When they turned toward the horses, John Jacob paused in surprise. As if she’d appeared out of thin air, Jenny Quade was standing in front of them.

Her hands on her hips, she demanded of Rachel, “What business do you have going into Taig Sutter’s house? What’s in that box you just handed to John Jacob?”

Rachel looked at her and, lifting her lips in a taunting sneer, said, “You’ll never know, will you Jenny.”

“That’s what you think, Miss High-and-Mighty,” Jenny snarled, and with that she lunged for the box.

While John Jacob was debating how best to handle the situation, Rachel was suddenly all over Jenny.

At first John Jacob could only stand and stare at the infuriated Rachel. It was one thing to hear her claim to be a good fighter, quite another to witness just how well she could defend herself. He had had no idea how strong she was. Aware now that she could take care of herself, he leaned back against the cabin post and enjoyed the thrashing Jenny was getting.

He stepped in, however, when Rachel knocked Jenny to the ground and began laying into the woman with her small, hard fists.

John Jacob bent over the two women and laughingly said, “You don’t want to kill her, Rachel. Let somebody else have the pleasure.”

Jenny scrambled to her feet. She was panting for breath, and her nose was bleeding. It was plain that by nightfall she would have a black eye.

“I wonder how she’ll explain her battered face,” John Jacob laughed as he and Rachel started down the mountain with the leather box tied behind Goldie’s saddle and the rose bush on Prince’s.

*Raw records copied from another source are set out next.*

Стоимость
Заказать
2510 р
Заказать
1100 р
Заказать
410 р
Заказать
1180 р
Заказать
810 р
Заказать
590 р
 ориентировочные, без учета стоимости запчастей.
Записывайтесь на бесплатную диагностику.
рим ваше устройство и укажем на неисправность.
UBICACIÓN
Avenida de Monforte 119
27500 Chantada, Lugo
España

“She’ll probably say that a bear took a swipe at her,” Rachel suggested.

“I’d say that a wildcat attacked her. But I don’t think anybody will believe that she was attacked by a bear or a wildcat.”

“Whatever they think, all I know is that she deserved everything she got.” She looked up at John Jacob and gave him a shy smile. “I’m not Taig Sutter’s white-haired bastard anymore. Since I came to live with you, I don’t have to be afraid of anyone.”

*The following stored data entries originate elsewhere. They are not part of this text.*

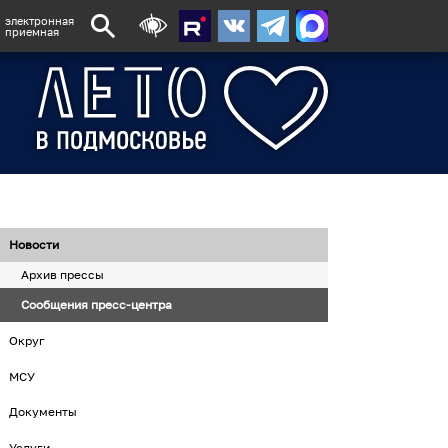
электронная
приемная
Новости
Архив прессы
Сообщения пресс-центра
Округ
МСУ
Документы
Услуги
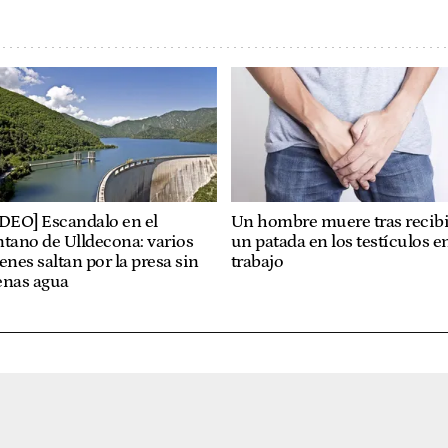
ÍDEO] Escandalo en el
Un hombre muere tras recibi
tano de Ulldecona: varios
un patada en los testículos en
enes saltan por la presa sin
trabajo
enas agua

“That you don’t, honey.” John Jacob gave her shoulders a hug. “If you can’t take care of yourself, I’m here to do it for you.”

Rachel was still smiling when they came in sight of the post. “Why don’t you go inside and look through your ma’s notes,” John Jacob said to her. “I’m gonna go over to the carpenter and see how long it will take to have that little cabin built for you.”

John Jacob’s lips twitched in amusement when Rachel made no response to his remark. She was deep in thoughts of the notes lying inside that leather box.